In May 1821 a young man was brought up for re-examination at Bow Street. He had been accused of attempting to rob a man in the crowds near Drury Lane theatre. The lad was unnamed but aged 18 and he worked in the Mews at Charing Cross. While he wasn’t a member of the Royal household he was employed alongside those that were.
Previously he had worked in the stables of Lord William Petre, a keen horseman who had acquired Napoleon’s horse Marengo after Waterloo. The accused stable hand had left his work at 6 in the evening (as he was allowed to do) and had gone out dressed in his ‘civvies’ (therefore not in his livery as a servant).
The King’s Mews at Charing Cross (T. H. Shepherd, engraved by J. Tingle. 1830)

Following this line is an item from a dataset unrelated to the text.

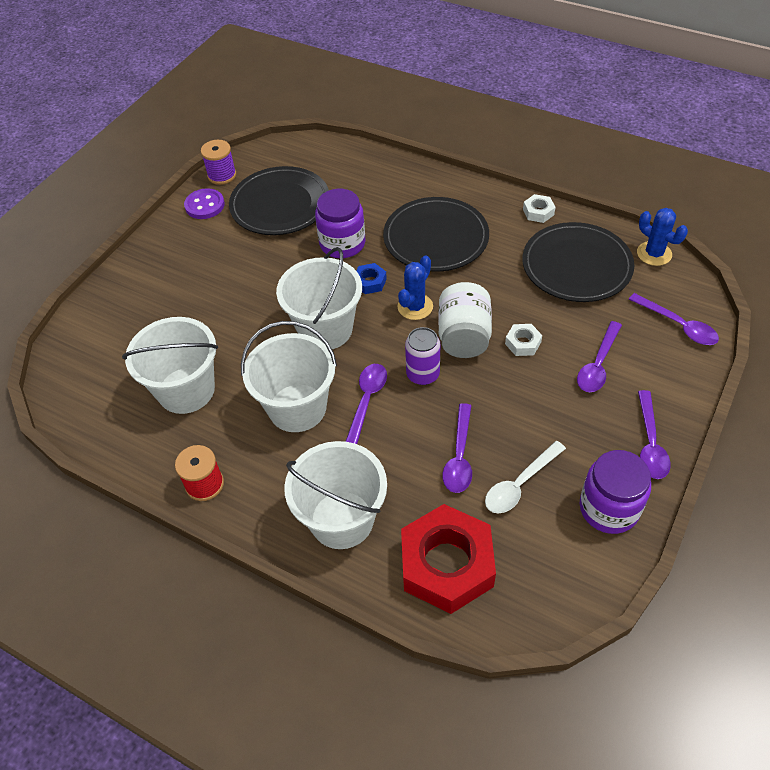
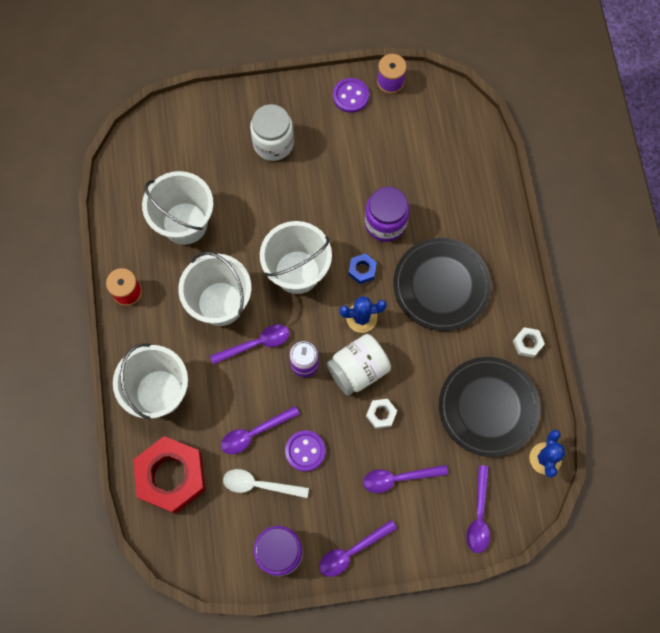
camera: 50 degrees right, 20 degrees up
(185, 279) = (273, 143): none -> white jar
(280, 204) = (392, 148): black plate -> none
(513, 423) = (305, 451): none -> purple button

He mingled with the crowd and according to witnesses, he attempted to rob several persons before he was caught by a gentleman whose gold watch he lifted. The young man denied he had done anything wrong and claimed those testifying against her had sworn falsely. In the end he was remanded again and two witnesses were bound over to prosecute. Without any names (either of the boy or the supposed victim) it is impossible to trace this case any further. However, we might look to a possible motive: apparently he was to be let go from his position at the end of the week, so perhaps this was the action of a resentful teenager, having been turned out on the streets without much hope of employment.